When I was a little girl, my dad would tell us a story about Red Eyes and Bloody Bones. This story would often be told around a campfire or as we navigated the hills and curves of country roads at night. I recall the angst one night as he turned off the car’s headlights at just the right time, so we could see the taillights of another vehicle a half mile up the road. The story can still make me squirm, and I know it’s make-believe!
One night, when my children were old enough, they too were introduced to this scary tale during a slumber party at Grandma and Grandpa’s house. My son knew it was just a pretend story, he remained strong and courageous throughout the tale. My daughter, however, was fearful. Why did their reactions differ? My daughter let her imagination run wild, losing all sight of the fact it was a made-up story.
Some of our fear and anxiety is natural and appropriate, rational. For example, our fears can keep us safe when danger is present. We may experience fear when doing something outside of our comfort zone. While irrational fears, like my daughter’s runaway imagination. It’s a fear held in the future that can grip us so tight that movement forward is nearly impossible.
I don’t know about you, but I’ve often moved forward afraid. I may be putting one foot in front of the other, but there was a whole heap of fear behind it. Forcing myself to go, full of doubt and questioning. The story I was telling myself, and believing, lacked all confidence and faith. Faith in God, others or myself.
Currently, I’m reading Louie Giglio’s book “Goliath Must Fall”. (Just a short way in, but I highly recommend it!) In his book Louie says, “The antidote to fear is faith. And the soundtrack of faith, is worship.” (pg.59) That statement is truth.
A couple weeks ago, our daughter was very sick. At the peak of her illness, I began to let fear grip my heart. And having the two girls alone together, who’s imaginations tend to run wild, was not exactly the best thing. Let me tell you, I’m embarrassed to say I went to a dark place real quick. But in an effort to calm her, I turned on some worship music. It changed the atmosphere. Prayer and worship washed over my heart too. We were both able to wrangle ourselves from the grip of fear, and into a place of faith and trust in God. We were both reminded that we are beloved daughters of The Healer.
We can choose to live in fear from so much in this fallen world.
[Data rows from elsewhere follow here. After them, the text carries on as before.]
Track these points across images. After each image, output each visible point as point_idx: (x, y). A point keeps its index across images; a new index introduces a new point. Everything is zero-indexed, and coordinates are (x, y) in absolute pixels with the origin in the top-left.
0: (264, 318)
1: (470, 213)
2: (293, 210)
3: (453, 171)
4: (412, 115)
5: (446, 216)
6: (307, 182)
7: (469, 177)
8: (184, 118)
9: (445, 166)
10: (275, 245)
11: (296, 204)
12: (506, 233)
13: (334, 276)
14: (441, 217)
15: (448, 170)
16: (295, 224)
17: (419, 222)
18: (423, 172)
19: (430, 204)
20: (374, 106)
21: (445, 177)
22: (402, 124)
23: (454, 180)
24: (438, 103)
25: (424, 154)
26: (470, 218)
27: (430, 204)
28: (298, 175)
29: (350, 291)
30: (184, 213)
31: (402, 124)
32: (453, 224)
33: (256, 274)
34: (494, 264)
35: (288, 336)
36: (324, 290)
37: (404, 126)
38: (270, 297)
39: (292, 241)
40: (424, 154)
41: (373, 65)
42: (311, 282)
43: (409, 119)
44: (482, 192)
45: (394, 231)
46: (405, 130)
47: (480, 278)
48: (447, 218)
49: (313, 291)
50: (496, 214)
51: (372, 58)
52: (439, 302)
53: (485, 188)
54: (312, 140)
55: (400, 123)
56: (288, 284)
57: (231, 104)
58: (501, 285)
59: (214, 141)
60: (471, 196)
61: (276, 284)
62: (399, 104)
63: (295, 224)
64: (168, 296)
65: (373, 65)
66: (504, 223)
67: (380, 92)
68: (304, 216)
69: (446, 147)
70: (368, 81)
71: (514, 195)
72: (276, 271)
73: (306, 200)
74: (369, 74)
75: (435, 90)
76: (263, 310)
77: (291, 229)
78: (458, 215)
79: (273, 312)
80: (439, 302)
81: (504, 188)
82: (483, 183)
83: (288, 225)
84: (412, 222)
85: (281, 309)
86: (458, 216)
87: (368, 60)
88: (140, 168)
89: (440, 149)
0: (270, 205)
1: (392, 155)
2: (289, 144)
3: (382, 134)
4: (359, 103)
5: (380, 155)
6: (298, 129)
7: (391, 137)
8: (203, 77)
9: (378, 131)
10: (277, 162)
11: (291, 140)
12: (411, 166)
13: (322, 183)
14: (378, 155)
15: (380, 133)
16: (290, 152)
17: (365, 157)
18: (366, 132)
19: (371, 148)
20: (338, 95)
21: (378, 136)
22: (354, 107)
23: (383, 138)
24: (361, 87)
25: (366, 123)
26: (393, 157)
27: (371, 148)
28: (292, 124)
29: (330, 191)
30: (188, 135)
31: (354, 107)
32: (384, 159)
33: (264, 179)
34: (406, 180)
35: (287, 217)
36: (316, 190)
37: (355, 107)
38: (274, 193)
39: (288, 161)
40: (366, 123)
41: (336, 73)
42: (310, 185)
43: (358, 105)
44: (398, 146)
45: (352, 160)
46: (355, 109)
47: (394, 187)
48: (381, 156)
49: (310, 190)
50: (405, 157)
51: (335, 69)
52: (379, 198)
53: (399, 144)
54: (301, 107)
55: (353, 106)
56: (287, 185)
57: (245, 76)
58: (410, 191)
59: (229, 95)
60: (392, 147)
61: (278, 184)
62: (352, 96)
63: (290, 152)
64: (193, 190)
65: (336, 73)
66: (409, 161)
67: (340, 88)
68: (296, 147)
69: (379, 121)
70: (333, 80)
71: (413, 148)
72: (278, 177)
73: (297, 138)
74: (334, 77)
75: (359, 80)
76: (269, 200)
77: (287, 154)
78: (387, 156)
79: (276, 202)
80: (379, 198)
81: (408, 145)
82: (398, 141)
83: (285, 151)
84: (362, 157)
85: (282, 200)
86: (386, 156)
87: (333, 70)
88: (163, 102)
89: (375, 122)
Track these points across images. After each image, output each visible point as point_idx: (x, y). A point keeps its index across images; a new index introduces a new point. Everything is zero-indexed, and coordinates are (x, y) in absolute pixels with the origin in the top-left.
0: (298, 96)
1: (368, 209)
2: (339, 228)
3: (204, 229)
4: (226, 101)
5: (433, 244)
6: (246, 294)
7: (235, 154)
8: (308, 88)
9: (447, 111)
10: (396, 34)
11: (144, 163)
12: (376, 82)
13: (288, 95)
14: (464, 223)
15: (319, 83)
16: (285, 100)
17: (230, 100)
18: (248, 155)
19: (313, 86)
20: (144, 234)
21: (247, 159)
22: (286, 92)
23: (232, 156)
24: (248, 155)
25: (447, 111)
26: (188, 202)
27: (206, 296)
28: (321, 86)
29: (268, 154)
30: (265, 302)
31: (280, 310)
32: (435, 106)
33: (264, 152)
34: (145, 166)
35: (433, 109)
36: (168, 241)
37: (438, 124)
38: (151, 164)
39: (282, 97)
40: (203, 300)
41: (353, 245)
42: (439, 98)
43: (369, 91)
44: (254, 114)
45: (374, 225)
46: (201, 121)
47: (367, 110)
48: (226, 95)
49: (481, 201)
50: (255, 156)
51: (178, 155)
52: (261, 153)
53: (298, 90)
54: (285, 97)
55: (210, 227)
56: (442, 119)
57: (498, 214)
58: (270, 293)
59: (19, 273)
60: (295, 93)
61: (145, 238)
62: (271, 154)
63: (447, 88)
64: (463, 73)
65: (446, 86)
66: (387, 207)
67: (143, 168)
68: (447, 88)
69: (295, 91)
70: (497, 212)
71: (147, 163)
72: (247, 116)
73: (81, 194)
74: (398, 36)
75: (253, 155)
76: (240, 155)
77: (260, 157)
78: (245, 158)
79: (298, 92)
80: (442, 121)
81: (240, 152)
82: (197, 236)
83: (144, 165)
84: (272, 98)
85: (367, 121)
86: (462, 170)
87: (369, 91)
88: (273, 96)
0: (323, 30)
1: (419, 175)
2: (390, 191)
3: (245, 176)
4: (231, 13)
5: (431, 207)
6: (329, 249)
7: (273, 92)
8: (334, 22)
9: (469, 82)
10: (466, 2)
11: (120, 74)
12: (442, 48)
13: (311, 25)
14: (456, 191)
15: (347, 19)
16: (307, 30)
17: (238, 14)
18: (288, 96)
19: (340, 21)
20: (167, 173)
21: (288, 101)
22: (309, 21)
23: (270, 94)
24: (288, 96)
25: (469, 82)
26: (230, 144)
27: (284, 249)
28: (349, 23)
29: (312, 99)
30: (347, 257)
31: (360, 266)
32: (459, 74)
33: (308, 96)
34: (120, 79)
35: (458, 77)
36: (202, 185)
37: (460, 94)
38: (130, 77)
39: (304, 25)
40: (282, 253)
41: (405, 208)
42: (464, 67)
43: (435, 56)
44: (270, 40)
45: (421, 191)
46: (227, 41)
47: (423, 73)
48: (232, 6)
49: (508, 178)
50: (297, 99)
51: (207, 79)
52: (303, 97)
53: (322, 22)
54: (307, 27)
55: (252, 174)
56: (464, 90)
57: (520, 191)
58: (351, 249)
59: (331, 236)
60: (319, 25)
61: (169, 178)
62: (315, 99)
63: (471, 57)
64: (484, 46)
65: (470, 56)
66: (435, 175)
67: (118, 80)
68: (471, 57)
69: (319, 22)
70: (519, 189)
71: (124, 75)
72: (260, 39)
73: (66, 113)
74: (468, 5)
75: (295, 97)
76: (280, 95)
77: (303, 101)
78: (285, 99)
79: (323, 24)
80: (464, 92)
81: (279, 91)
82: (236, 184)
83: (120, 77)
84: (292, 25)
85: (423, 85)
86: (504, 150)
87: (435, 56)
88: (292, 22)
Especially when it’s hard to wrap our brains and hearts around the atrocities of school shootings, the seemingly unfair death of loved ones, and rampant addiction. It’s hard when we feel helpless, or hopeless, but we are not. We can choose to worship, playing the soundtrack of faith. We can choose to trust God’s sovereignty over all, and walk in faith. We can choose to be a light to those around us, sharing the love of God in the simplest form of a smile, acknowledging to others that they are seen.
What soundtrack are you listening to right now? Is it one of fear filled with lies, or is if one of faith and worship?